Não são só os vigaristas que enganam o incauto, websites de empresas tradicionais também fazem besteira, e muita. Os jornais estão repletos de leitores reclamando de entregas não feitas, productos quebrados não trocados, dinheiro não devolvido (é ruim!) e mais uma pancada de queixas. Balcões virtuais de empresas aéreas, então, vendem a mesma poltrona para dois ou três passageiros sem constrangimentos. Certo, aqui é erro do sistema, mas quem programa o sistema é a empresa, há como bloquear a revenda de lugares. Não é tão inevitável assim, as ocorrências são muito mais freqüentes do que seria aceitável. Até sites governamentais costumam fazer o anti-vírus disparar.

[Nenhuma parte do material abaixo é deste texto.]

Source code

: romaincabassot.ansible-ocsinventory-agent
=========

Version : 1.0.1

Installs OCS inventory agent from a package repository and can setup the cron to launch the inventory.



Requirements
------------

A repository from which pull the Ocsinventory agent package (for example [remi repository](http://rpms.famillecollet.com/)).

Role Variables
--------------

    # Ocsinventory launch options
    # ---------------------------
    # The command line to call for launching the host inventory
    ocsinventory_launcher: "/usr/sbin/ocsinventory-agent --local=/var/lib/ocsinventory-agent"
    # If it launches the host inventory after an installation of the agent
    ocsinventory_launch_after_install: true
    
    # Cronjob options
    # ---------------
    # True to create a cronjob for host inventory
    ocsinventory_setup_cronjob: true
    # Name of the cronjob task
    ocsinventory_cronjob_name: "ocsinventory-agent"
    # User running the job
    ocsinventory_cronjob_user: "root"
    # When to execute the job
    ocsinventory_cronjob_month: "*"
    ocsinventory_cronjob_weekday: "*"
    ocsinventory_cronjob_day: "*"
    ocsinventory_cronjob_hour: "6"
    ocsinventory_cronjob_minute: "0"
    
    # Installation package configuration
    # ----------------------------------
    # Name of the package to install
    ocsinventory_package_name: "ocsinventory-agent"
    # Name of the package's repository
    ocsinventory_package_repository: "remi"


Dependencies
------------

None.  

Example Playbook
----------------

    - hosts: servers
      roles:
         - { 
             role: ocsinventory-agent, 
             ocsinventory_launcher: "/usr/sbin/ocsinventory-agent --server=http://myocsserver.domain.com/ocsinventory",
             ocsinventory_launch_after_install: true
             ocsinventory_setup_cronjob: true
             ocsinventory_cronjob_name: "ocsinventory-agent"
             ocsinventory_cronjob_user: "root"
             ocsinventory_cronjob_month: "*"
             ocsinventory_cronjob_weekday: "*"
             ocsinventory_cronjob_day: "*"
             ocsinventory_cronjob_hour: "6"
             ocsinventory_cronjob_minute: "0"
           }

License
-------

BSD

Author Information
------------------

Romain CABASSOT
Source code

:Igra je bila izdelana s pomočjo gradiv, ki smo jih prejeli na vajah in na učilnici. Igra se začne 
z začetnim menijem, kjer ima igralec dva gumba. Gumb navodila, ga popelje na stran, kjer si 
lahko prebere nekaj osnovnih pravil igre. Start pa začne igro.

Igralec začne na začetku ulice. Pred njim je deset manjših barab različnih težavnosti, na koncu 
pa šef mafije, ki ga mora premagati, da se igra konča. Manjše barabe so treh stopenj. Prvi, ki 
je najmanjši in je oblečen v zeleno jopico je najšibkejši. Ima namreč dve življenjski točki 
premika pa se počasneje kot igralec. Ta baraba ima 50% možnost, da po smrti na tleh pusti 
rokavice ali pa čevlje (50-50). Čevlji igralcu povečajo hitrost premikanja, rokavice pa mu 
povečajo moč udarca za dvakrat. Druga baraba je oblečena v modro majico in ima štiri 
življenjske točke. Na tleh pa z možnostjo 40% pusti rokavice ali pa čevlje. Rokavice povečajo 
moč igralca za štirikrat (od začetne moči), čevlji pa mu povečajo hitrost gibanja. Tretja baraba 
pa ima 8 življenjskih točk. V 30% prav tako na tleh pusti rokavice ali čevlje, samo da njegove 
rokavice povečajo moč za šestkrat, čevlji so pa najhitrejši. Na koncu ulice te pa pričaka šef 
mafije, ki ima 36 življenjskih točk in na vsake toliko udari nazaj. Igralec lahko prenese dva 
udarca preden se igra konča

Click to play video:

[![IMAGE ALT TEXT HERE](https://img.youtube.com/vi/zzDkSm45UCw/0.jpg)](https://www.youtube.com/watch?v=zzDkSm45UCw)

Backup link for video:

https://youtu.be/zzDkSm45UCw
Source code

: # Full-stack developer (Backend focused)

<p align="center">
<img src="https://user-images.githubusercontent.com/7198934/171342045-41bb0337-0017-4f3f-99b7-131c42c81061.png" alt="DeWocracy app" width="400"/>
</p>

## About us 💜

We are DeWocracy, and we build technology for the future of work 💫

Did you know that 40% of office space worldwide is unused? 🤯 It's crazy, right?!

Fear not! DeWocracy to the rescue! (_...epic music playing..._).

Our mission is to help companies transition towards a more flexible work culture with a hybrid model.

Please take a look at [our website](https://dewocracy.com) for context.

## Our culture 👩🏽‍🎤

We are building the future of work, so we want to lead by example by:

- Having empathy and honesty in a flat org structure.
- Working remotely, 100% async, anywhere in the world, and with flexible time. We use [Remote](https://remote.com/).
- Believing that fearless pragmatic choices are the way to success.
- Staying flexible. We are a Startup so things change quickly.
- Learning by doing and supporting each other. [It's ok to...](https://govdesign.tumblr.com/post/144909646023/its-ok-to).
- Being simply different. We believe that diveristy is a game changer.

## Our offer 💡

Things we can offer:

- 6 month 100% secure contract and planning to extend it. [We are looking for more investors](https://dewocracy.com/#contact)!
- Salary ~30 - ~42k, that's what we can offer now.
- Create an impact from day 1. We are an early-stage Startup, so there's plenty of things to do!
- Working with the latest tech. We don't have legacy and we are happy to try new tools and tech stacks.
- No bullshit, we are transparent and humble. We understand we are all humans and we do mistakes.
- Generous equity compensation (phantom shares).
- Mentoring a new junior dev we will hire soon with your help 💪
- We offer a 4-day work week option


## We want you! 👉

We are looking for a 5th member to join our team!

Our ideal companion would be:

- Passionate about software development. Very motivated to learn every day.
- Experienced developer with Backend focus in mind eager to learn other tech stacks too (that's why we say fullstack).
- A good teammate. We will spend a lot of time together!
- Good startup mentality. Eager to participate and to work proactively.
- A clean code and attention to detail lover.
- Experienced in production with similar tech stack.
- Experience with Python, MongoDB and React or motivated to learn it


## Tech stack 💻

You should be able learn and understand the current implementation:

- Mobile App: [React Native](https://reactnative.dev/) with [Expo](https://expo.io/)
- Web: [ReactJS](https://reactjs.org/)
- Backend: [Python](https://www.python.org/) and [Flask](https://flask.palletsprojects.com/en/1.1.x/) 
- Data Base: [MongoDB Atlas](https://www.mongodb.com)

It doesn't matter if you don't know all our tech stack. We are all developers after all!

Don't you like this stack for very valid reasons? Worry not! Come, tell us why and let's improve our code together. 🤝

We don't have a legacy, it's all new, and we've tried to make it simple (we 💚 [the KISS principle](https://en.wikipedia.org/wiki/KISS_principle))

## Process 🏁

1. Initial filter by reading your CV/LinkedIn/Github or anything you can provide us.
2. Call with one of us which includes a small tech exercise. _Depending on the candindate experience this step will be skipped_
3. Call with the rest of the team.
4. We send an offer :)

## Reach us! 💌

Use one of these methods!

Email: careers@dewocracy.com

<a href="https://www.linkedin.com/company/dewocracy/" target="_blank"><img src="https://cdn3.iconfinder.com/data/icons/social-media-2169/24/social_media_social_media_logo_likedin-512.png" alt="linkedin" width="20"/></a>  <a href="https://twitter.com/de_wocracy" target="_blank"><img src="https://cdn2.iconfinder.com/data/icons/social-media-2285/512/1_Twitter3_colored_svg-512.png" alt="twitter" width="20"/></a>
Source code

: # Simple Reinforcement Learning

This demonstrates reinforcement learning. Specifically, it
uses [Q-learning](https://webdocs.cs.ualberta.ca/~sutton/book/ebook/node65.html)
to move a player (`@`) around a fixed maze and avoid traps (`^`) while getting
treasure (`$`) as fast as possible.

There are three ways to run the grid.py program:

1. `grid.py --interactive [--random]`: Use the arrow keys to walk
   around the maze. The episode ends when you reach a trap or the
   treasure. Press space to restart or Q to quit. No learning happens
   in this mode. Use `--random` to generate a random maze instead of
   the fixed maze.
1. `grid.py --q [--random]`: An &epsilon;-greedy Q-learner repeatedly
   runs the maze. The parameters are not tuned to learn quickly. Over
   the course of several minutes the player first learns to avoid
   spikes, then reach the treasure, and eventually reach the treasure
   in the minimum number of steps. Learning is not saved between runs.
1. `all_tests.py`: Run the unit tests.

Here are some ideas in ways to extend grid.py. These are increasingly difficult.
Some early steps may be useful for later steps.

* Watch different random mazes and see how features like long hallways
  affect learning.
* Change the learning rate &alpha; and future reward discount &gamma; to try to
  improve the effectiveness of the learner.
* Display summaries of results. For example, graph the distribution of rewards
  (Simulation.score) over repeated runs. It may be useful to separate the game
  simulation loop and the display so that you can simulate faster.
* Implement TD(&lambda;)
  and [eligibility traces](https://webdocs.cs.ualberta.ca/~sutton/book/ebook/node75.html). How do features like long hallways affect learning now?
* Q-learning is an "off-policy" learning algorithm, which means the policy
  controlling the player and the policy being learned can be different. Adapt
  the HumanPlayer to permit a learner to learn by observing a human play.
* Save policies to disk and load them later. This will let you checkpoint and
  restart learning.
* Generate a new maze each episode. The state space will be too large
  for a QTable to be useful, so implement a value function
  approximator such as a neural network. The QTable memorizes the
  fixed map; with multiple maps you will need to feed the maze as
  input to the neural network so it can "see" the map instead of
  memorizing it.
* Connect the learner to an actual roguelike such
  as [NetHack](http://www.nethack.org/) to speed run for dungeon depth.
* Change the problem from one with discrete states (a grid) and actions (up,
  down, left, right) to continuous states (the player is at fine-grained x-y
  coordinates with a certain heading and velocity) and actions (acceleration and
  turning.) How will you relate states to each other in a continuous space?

Não existe receita para evitar cair em um golpe, até gente culta e experiente, com tudo favorável, pode perder seu suado dinheirinho para um golpista com aspecto acima de qualquer suspeita. Mas há comportamentos que facilitam muito a vida do malandro. Quem quer levar vantagem e se acha muito esperto é o pato do dia, sempre. Confiar em histórias comoventes, que explicariam preços exageradamente baixos, é outro sintoma de trouxite aguda. Quem está desesperado, vai dar um baita desconto, sim, mas não vai oferecer um artigo fino para leigos e nem dá-lo de graça, como os falsos anúncios supracitados. Em um desespero, o vendedor honesto dará o desconto sem jamais desvalorizar o producto, oferecerá para gente que conhece do assunto, porque leigos e curiosos só vão encher a paciência. Não dará detalhes de sua vida pessoal para todo mundo ver e não publicará imagens que não forem do que está vendendo, fornecendo todos os dados para que o potencial comprador possa se assegurar da sua idoneidade. Dizer que vai mandar um amigo que mora na região ir examinar o artigo, quebra a perna do vigarista. Principalmente no caso de carros antigos, em que muita gente conhece entusiastas de várias partes do país.